Improvement of dry season feeding will be implemented by introduction of improved pastures and browse species which are adaptable to semi-arid environment (such as Cenchrus cilliaris and Clitoria ternatea) using minimum tillage (strip cultivation). Strip cultivation will be used in order to allow the growth of the existing adaptable pastures. Since the village land is owned communally the participatory decision will be reached on amount of land which will be used to establish improved pasture species. Initially 30 ha of grazing land is proposed for establishment of improved pastures. Similarly, 30 livestock keepers’ willingness to provide at least 1 ha of land for raising improved pasture will be involved. Strips of 60 cm wide and 2 m apart will be constructed across the site using oxen-plough. Soil fertility at the experimental sites will be assessed before planting. Seeds of the recommended grasses, herbaceous forage legumes and fodder tree species will be acquired from National Livestock Research Institute (NLRI) Mpwapwa, and Pasture Research Centre Kongwa. Grass and herbaceous forage legumes seeds will be sown directly by drilling the seeds along the cultivated strips in alternative rows. Planting arrangement will be in such a way that two rows of grass species will be followed by a row of herbaceous forage legumes. They will be allowed to establish for two consecutive seasons to set seeds before they can be harvested or grazed. Weeding operations will be carried out to remove undesirable plants or vegetation at least twice during the wet season. The farmers will carry out all field operations including land preparation, planting and weeding.


Strategies to overcome dry season feeding constraints will also include optimizing the nutritive value of the crop residues through strategic harvesting.

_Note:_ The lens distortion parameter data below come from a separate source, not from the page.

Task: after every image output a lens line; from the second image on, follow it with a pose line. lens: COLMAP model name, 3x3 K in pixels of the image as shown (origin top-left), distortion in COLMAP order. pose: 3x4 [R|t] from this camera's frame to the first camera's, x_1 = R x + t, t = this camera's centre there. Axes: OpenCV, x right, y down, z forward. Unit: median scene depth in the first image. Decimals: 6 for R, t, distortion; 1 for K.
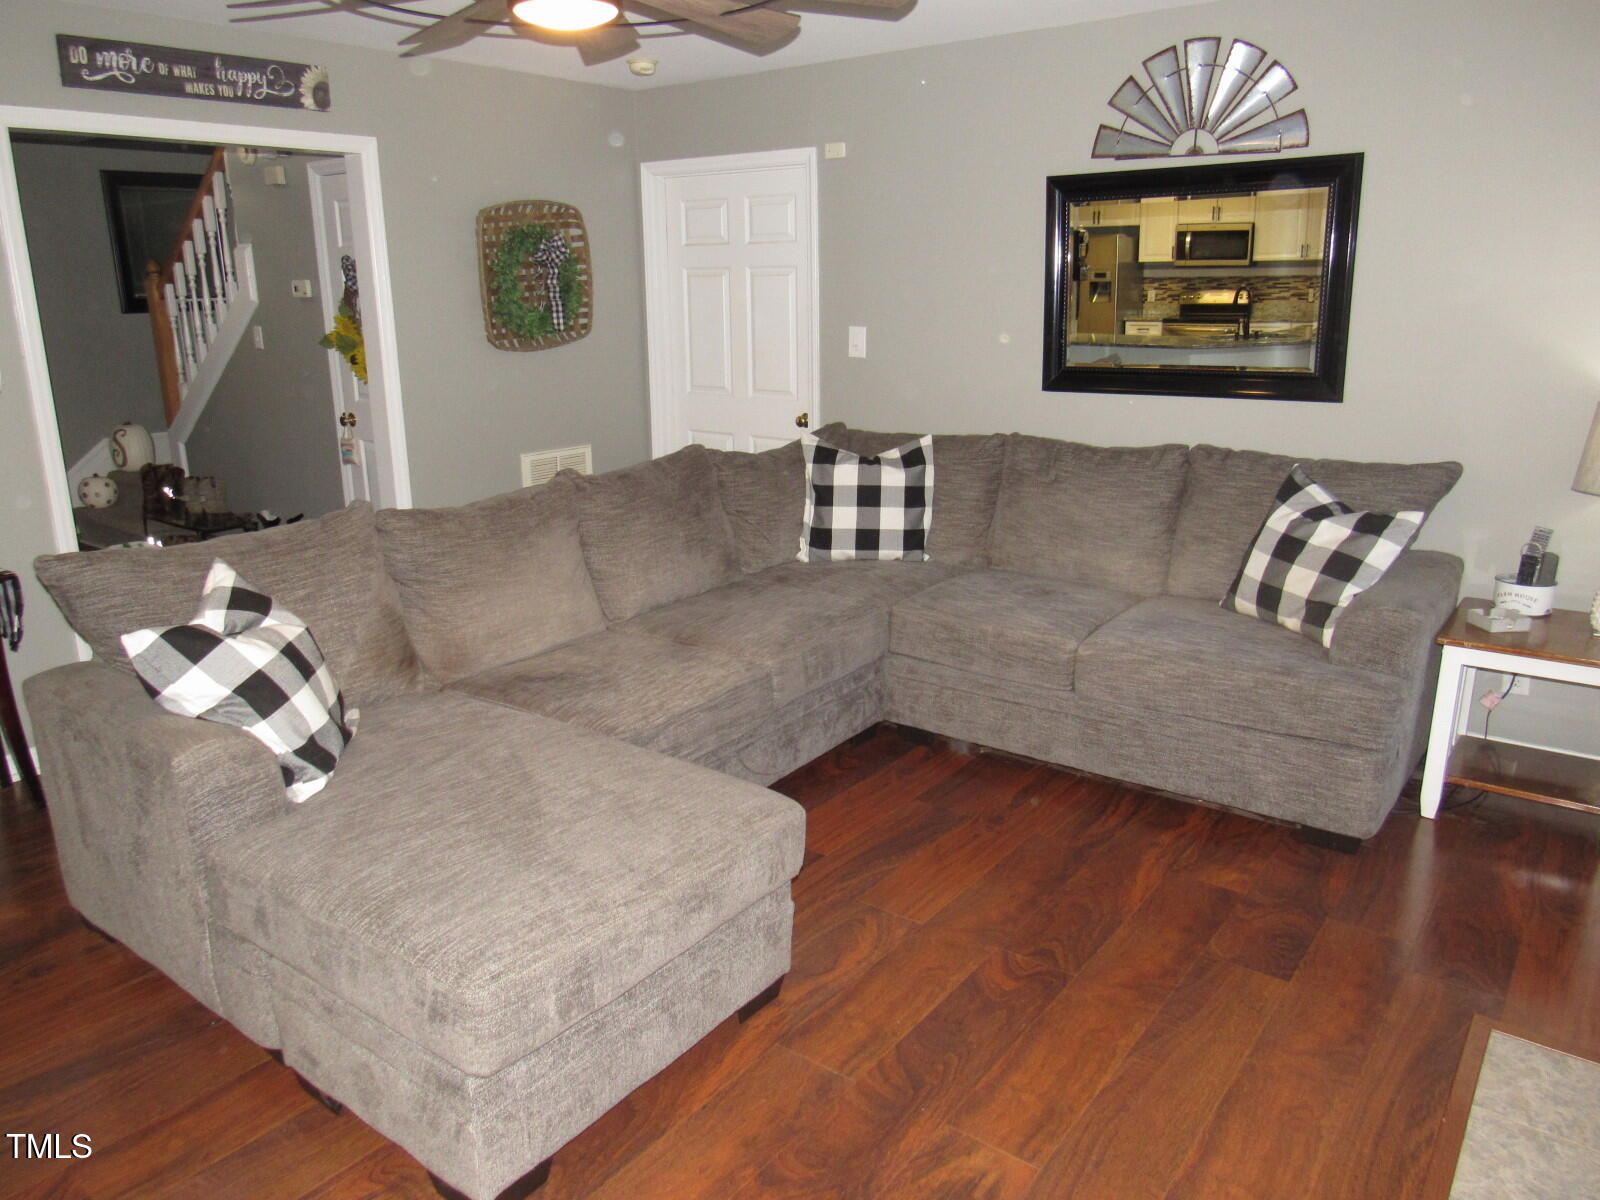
lens RADIAL K [[1154.5, 0, 802.0], [0, 1154.5, 601.2], [0, 0, 1]] dist [-0.027097, 0.021657]
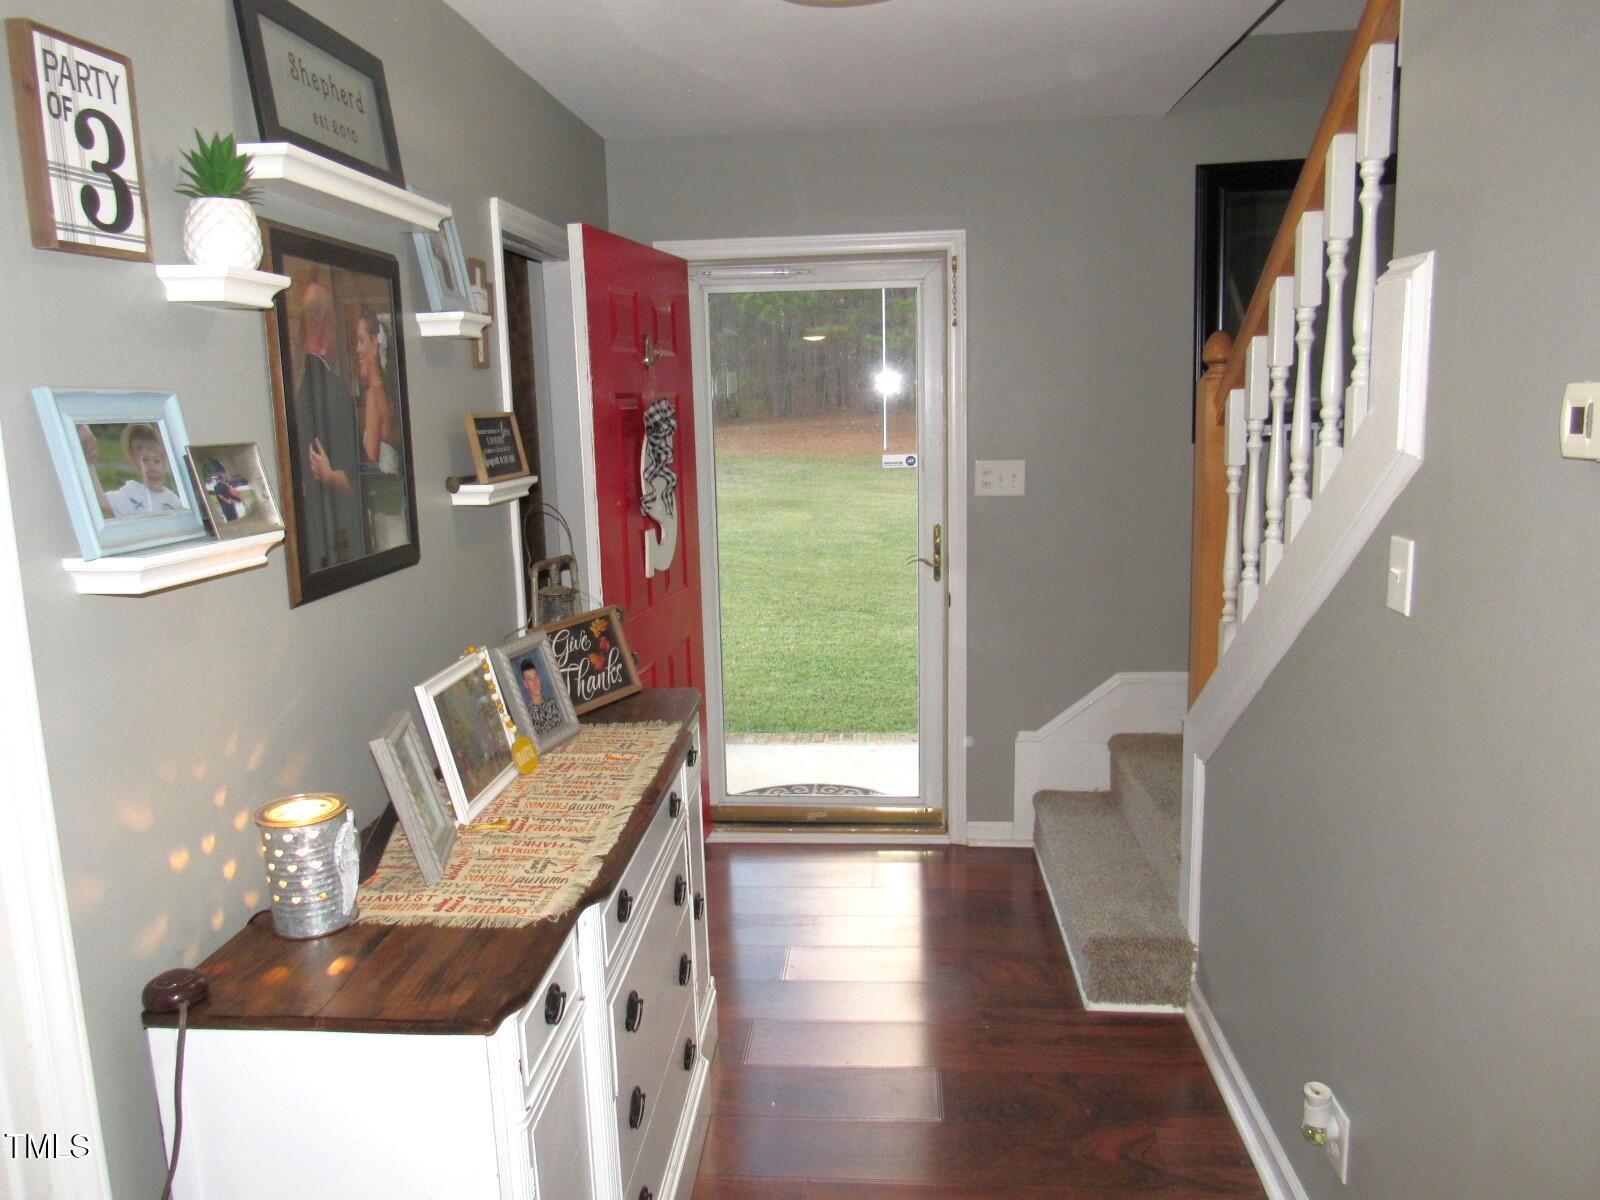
lens RADIAL K [[1125.6, 0, 797.1], [0, 1125.6, 590.0], [0, 0, 1]] dist [-0.034454, 0.000440]
pose [[0.536835, 0.129575, -0.833678, -0.295127], [-0.192831, 0.980825, 0.028275, -0.188094], [0.821355, 0.145580, 0.551527, 0.663387]]
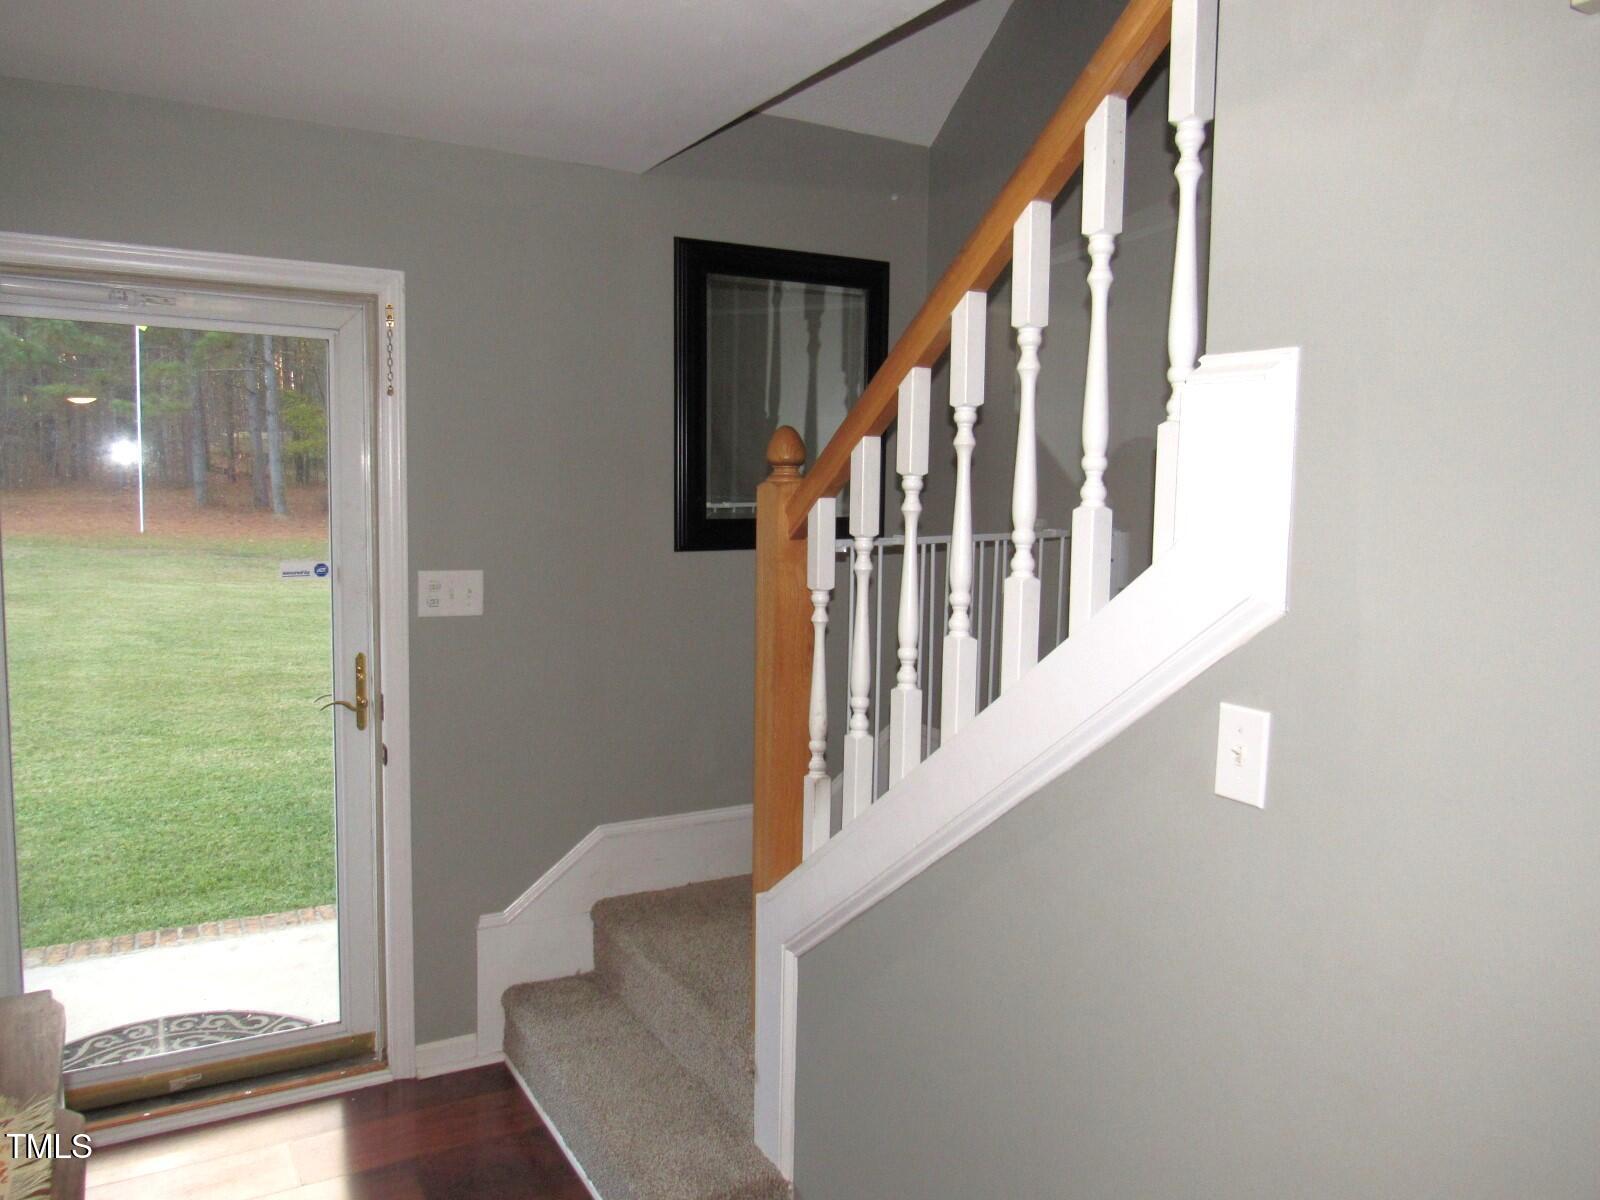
lens RADIAL K [[1125.6, 0, 797.1], [0, 1125.6, 590.0], [0, 0, 1]] dist [-0.034454, 0.000440]
pose [[0.924630, 0.057409, -0.376514, -0.435099], [-0.120232, 0.982022, -0.145526, -0.201420], [0.361391, 0.179827, 0.914909, 0.699871]]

Validation of conservation methods will include haymaking, standing hay, stacking of maize/sorghum stovers and use of indigenous knowledge.


Traditional watermelon (Citrullus vulgaris) can provide supplementary sources of water and protein in the semi-arid environment of Chololo.  The project will explore the effective means of intercropping food crops with watermelon to optimize productivity. Lessons on quantity of water melon fruits produced per season and feeding regime will be shared.


Once established, the production potential of the improved grazing land will be assessed. Forage yield data will be used to calculate the carrying capacity of the improved grazing land. Grazing trials using different classes and categories of livestock will be carried out to determine proper stocking rates at different times of the year. Finally, a comprehensive grazing plan will be developed based on the carrying capacity and stocking rate.